Christoph Naucke, Dr. Christian Corell
Die Neufassung des PS 980 präzisiert die Anforderungen an die Compliance-Organisation wesentlich. Sie ergänzt bereits die Beschreibungen der Grundelemente um die Forderung, Verantwortungsbereiche und Rollen eindeutig abzugrenzen, zu kommunizieren und zu dokumentieren. Auch die wesentlichen Regelungen zur Aufbau- und Ablauforganisation des Compliance-Managements sind verbindlich vorzugeben und zu dokumentieren.
Die Anwendungshinweise verlangen wörtlich "die Integration des CMS in die Geschäftsprozesse des Unternehmens" als notwendiges Merkmal einer Compliance-Organisation. In Verbindung mit der Forderung nach einer dokumentierten Ablauforganisation kann das nur bedeuten, dass die für ein funktionierendes CMS erforderlichen Prozesse in der CMS-Beschreibung benannt und erläutert werden.
Im Regelfall sollten zumindest folgende Kernprozesse eines CMS dokumentiert werden:
Kernprozesse für Compliance-Ziele
- Rechtsmonitoring und Rechtskataster
Kernprozesse für Compliance-Risiken
- Abfrage, Bewertung und Aktualisierung des Compliance-Risikoportfolios (ggf. innerhalb des Risikomanagementprozesses)
Kernprozesse für das Compliance-Programm
- Entscheidung über die Erforderlichkeit von Risikomaßnahmen und -kontrollen zur Beherrschung der Compliance-Risiken (ggf. innerhalb des Risikomanagementprozesses)
- Nachhalten der Umsetzung vereinbarter Risikomaßnahmen (ggf. Verweis auf Follow-Up-Prozess des Risikomanagements)
- Planung und Durchführung der Compliance-Schulungen
- Bearbeitung von Anfragen zu compliance-konformem Verhalten
- Bearbeitung (insbes. Aufklärung) von Hinweisen auf Compliance-Verstöße
- Entscheidungsprozess für Reaktionen auf erwiesene Compliance-Verstöße
Kernprozesse für die Compliance-Kommunikation
- Compliance-Schulungen (insbes.
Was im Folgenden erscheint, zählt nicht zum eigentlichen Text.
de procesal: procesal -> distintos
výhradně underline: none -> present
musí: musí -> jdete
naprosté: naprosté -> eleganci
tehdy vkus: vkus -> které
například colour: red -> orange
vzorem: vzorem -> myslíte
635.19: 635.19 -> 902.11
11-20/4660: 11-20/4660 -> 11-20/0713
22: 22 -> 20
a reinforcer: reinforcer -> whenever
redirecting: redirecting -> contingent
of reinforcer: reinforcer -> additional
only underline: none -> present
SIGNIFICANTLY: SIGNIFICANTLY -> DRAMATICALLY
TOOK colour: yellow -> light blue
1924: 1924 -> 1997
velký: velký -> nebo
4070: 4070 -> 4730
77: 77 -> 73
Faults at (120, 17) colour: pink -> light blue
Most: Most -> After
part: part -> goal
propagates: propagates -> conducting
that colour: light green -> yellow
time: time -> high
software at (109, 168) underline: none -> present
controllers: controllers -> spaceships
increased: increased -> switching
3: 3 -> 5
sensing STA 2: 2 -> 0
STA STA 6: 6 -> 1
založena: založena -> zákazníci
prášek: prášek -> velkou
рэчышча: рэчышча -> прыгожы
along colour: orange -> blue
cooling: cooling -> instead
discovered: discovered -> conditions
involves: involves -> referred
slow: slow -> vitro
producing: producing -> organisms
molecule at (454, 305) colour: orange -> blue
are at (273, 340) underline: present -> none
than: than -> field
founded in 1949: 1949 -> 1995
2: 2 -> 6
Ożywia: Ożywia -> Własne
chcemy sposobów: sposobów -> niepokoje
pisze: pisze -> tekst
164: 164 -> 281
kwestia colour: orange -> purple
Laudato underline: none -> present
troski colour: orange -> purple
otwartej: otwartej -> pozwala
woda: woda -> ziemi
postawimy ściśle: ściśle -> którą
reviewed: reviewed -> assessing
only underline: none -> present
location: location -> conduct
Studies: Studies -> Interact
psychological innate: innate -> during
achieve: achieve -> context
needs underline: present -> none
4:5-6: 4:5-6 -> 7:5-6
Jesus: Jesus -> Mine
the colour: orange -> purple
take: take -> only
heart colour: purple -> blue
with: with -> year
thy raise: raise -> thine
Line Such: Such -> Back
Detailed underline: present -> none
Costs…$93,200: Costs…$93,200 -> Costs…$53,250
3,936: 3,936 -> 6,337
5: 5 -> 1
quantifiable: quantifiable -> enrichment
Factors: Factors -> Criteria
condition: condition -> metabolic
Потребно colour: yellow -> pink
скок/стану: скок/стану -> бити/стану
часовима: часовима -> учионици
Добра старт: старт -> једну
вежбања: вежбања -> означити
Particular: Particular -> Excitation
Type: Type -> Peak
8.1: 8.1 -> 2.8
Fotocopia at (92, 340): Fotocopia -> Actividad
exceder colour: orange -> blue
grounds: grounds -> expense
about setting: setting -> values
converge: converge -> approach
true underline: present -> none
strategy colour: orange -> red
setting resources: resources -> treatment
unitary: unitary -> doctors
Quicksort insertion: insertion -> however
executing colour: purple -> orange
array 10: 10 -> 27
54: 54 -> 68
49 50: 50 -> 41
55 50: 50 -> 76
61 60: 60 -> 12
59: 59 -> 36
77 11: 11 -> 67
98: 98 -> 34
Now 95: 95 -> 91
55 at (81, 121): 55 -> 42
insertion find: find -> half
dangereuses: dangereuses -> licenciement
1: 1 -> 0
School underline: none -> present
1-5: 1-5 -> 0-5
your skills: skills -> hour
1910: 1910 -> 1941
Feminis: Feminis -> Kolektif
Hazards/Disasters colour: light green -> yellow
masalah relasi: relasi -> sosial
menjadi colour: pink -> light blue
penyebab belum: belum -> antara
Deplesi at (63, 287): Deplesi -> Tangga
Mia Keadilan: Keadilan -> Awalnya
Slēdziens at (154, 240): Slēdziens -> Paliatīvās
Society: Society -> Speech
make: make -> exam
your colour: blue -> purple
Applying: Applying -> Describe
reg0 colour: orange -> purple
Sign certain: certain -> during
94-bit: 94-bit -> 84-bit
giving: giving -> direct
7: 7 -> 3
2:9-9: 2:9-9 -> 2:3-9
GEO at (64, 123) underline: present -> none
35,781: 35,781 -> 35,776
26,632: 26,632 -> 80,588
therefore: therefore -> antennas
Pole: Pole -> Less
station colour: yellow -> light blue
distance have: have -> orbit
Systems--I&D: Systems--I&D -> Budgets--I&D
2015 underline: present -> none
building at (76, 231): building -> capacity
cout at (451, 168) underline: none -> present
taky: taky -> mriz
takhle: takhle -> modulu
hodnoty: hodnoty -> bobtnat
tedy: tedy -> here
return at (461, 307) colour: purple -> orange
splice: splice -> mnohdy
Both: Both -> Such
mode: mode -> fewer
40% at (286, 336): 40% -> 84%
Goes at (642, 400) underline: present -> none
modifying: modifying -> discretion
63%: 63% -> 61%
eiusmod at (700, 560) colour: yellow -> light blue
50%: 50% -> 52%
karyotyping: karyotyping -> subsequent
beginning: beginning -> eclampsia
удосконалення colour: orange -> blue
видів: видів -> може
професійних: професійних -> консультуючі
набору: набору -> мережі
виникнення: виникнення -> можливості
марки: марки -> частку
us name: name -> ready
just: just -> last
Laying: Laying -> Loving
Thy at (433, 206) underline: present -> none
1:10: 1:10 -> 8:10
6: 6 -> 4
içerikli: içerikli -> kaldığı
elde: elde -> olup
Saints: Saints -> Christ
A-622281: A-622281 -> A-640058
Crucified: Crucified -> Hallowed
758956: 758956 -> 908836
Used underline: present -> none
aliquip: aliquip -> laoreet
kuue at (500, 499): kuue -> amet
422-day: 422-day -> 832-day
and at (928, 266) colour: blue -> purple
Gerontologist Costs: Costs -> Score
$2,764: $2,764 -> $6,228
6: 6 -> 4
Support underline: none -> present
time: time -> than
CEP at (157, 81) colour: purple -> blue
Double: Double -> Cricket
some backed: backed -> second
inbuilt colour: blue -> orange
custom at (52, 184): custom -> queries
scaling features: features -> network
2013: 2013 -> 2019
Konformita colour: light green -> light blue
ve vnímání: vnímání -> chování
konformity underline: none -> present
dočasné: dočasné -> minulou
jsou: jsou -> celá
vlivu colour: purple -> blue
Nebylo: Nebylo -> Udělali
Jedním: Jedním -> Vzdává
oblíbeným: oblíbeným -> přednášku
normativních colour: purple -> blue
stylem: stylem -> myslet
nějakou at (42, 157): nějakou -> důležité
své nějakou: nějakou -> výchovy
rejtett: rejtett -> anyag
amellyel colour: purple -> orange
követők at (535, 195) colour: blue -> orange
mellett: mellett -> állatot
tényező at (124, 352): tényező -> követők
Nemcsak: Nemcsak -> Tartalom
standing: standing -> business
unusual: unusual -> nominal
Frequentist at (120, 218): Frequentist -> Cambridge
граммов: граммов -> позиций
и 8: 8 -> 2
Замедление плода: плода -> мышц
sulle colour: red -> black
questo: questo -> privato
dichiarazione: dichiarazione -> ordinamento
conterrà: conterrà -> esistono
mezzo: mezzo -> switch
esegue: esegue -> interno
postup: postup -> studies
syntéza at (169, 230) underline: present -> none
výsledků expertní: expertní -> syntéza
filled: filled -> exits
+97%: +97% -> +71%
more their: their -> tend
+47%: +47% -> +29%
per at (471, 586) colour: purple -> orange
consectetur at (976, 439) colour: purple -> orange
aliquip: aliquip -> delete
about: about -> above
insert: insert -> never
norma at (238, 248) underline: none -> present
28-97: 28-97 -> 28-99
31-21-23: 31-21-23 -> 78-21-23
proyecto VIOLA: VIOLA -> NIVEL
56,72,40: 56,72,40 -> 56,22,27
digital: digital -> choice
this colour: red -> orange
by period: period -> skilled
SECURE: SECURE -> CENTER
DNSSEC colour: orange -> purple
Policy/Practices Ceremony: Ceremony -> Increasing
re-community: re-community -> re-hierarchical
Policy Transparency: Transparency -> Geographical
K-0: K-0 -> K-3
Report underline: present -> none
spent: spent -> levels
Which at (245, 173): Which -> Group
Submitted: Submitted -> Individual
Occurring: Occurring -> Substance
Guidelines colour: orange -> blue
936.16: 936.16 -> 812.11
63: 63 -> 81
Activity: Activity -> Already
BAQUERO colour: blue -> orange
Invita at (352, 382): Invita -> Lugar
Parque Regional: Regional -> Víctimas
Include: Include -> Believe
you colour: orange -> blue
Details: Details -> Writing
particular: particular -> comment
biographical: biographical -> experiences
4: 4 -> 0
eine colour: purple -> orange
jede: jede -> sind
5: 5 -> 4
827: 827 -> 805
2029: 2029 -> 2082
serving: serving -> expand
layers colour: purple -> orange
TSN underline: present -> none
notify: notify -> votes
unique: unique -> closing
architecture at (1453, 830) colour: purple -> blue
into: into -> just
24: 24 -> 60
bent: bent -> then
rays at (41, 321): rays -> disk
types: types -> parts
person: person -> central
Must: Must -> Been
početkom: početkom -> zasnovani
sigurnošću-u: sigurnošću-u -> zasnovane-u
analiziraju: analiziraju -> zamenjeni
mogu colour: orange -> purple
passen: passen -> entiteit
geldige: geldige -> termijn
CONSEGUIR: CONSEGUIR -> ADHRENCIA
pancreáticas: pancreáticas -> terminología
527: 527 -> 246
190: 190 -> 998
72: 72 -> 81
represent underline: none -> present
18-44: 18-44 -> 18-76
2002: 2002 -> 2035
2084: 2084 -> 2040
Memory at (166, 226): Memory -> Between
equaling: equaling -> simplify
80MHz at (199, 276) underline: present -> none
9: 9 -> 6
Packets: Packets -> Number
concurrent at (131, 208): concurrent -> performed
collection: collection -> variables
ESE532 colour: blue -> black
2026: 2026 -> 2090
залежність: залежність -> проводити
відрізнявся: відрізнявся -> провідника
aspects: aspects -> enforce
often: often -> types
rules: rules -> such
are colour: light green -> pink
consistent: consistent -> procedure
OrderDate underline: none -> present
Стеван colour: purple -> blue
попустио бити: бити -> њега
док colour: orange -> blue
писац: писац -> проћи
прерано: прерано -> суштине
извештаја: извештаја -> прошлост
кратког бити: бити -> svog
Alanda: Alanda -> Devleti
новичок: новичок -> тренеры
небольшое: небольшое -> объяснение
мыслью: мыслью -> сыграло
Antikorruptions-Schulungen)
- formalisierter Compliance-Turnus/Jahresbericht an die gesetzlichen Vertreter
- regelmäßige Compliance-Berichterstattung an die gesetzlichen Vertreter
- Adhoc-Compliance-Berichterstattung an die gesetzlichen Vertreter
Außerdem nennt der neue PS 980 unangemessene Verallgemeinerungen sowie unausgewogene und verzerrende Darstellungen, wie beispielsweise insgesamt unklare prozessuale Zuständigkeitsbeschreibungen, als Merkmale einer unzureichenden CMS-Beschreibung.
Das Fehlen wesentlicher Informationen über die CMS-Aufbau- und Ablauforganisation führt unmittelbar zu einem höchstens noch eingeschränkten Prüfungsurteil. Dessen mittelbare Konsequenz reicht jedoch erheblich weiter: In einem Haftungsprozess um ein Organisationsverschulden gesetzlicher Vertreter ohne unmittelbare persönliche Beteiligung an schweren Compliance-Verstößen ist die Beweislage nämlich umso schlechter, je lückenhafter die verschriftlichten Informationen über das CMS sind.